First, load the package:
.. code-block:: python
from pinnacle import pinnacle
For the configuration, edit a configuration file following the
template in the set directory, and load it with the Parser.
.. code-block:: python
ini = 'my_institute.ini'
config = Parser(ini)
df = pinnacle.inst_adsentries(config)
The set of the names of the researchers can be loaded with different
tools, from Excell spreadsheets, CSV files, or entered manually as
lists.
.. code-block:: python
DF = staff.download_inst(staff_staff)
staff.reduce_article_list(DF)
staff.eliminate_repeated('bibcode')
staff.journal_quality()
staff.load_history(nstaff, int(columns[1]))
staff.save_inst()
It not necesary to make this every time, since pickle files are saved.

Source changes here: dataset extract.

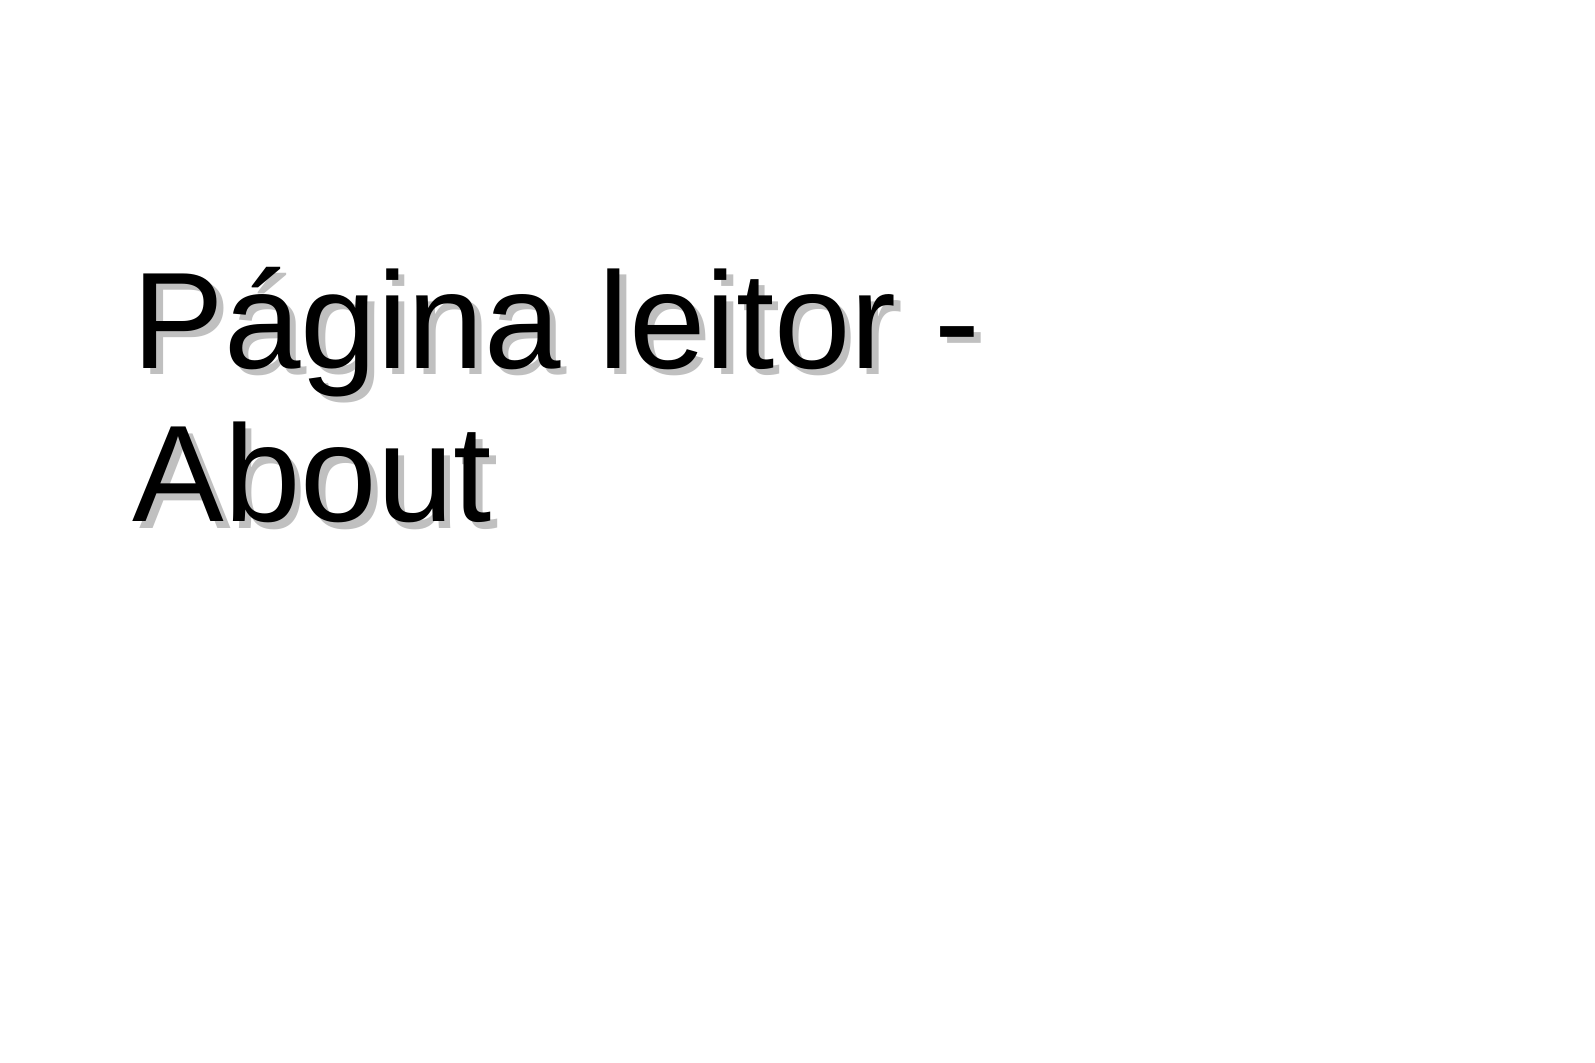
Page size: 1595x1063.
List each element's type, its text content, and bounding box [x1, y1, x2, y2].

After the first run, the dataset can be loaded simply using::
staff.load_inst()
The number of papers per author per year can be obtained in a
dataframe or an XLSX file with::
staff.save_table()
Finally, plotting tools are available with the ``pub_dataviz`` class,
that inherites the data from a ``inst_adsentries`` class::
viz = pub_dataviz.pub_dataviz(df)
There are several plots that can be obtained. The full set is
produced with::
viz.plot_all()
Or, alternatiely, individual plots using the function in the class.